> **Action item**
Pick up the passage on school budget cuts after its last sentence and continue writing it.

> **Text provided**
----

Protests over school budget cuts, but this may only be the beginning. Photo: Suzanne O'Connell.

The absence of funding from Valencia has led to some schools being left without electricity and others having no money for basic resources or unable to replace teachers who are absent. Las Culturas is struggling on a week-by-week basis. So how have they been managing?

A representative from the school explained: “The only way we are able to keep the school running is through using the money that people contribute towards lunch. Without this we would have nothing. We would not be able to buy paper for the photocopier or even toilet paper.”

The cut in resources has had immediate effects, while other cut backs will have longer-term implications. Teacher pay and conditions are being affected too. “We have two grades of teacher. One is fully qualified and the others are called ‘interinos’. The fully qualified teachers are having their salaries cut. For the interinos it’s even worse. They won’t be paid if they’re ill or for the summer holiday – over two months without income is very difficult to budget for. They will have to ‘sign on’ and apply for unemployment benefit instead.”

“We are all very anxious, angry and bemused,” another representative explains. “We feel that the public services here are having to pay for the mistakes of the private sector and politicians. It’s the most vulnerable who are being affected, the young, the old and the ill. It’s not just our schools that will suffer. They’re slicing money from the health service, social services, everything that people depend on. It affects every community in this region. We are all in this together.”

----

> **Dataset**
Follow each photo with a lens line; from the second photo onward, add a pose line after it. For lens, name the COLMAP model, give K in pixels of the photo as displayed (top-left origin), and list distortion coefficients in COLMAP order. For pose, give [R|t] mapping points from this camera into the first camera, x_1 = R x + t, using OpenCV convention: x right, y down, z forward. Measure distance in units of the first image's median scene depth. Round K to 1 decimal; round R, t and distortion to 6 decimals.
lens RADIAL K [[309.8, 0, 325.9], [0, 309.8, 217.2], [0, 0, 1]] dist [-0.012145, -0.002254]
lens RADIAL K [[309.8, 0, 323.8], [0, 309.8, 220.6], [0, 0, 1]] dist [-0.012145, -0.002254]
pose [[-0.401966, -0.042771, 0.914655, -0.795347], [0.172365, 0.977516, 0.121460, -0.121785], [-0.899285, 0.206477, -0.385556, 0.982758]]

----

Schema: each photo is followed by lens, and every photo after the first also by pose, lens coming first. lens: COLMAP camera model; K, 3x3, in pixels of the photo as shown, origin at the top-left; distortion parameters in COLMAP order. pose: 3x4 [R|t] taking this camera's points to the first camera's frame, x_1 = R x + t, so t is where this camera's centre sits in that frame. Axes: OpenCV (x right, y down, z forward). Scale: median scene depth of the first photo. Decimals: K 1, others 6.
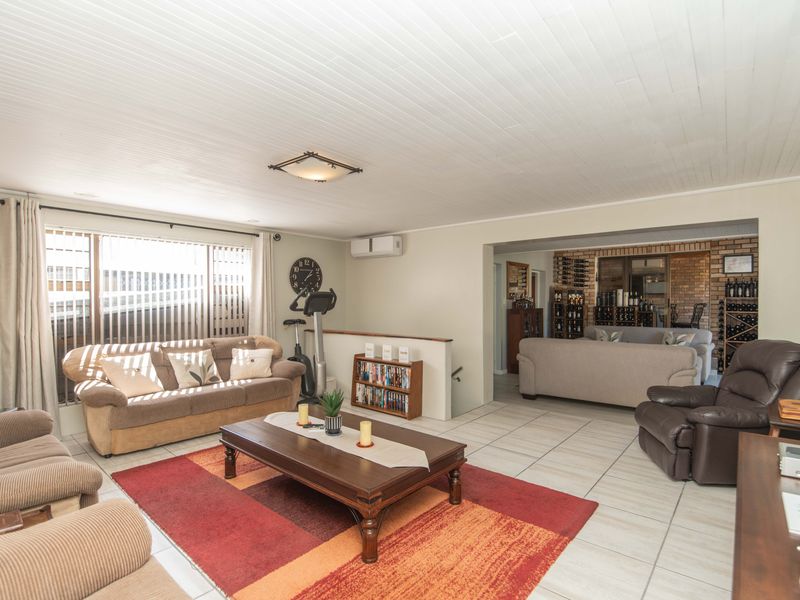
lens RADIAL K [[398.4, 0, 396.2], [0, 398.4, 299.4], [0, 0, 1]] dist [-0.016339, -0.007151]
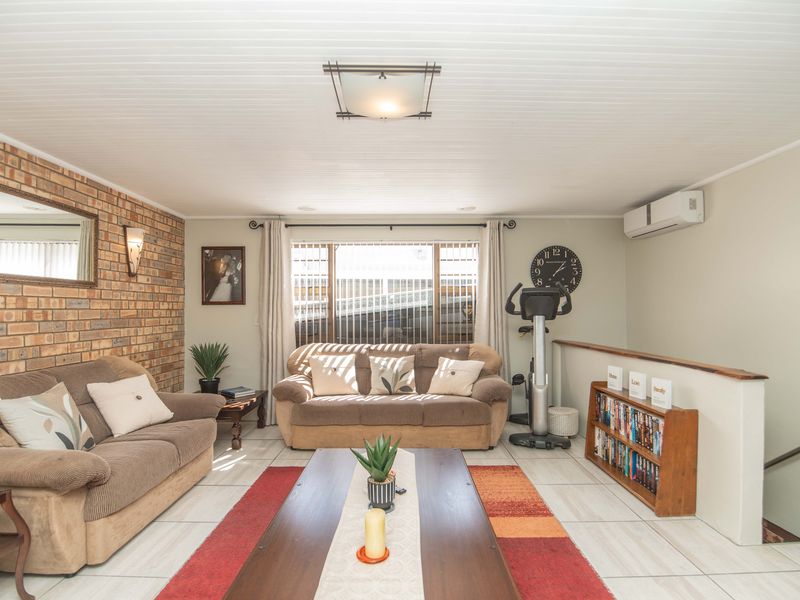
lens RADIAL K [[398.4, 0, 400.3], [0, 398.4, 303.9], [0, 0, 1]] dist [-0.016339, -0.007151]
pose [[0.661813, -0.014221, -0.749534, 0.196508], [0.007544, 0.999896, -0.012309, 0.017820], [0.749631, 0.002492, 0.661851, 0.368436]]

----

> **Task result**
As a parent with a child at the school, the extent of the cuts comes as something of a surprise. There has been no indication of the severity of what’s going on here as far as my son is concerned. School life for him is goes on as normal and teachers continue to do an excellent job. “We try to put a brave face on it and make sure that it has as little impact on the children as possible but it’s how long we can keep this up. Next year we have been told that there will be further cuts to the number of interinos – we will lose 25% from this group of staff.”

What will this reduction mean in practice? “Cuts to lunch and cuts to the support that we give to special needs children.” I discover that the language assistance my son received upon starting at the school will not be available for others if these cuts take place. An invaluable help that enabled him in a year to catch up with his compañeros.

What can be done? ‘We complain and make some noise. We can’t do much else than make sure that everyone knows what is happening and joins us in protesting the erosion of our essential services.”

Given other judicial events linked to the Valencian community, the message of desperation from the schools seems even more poignant.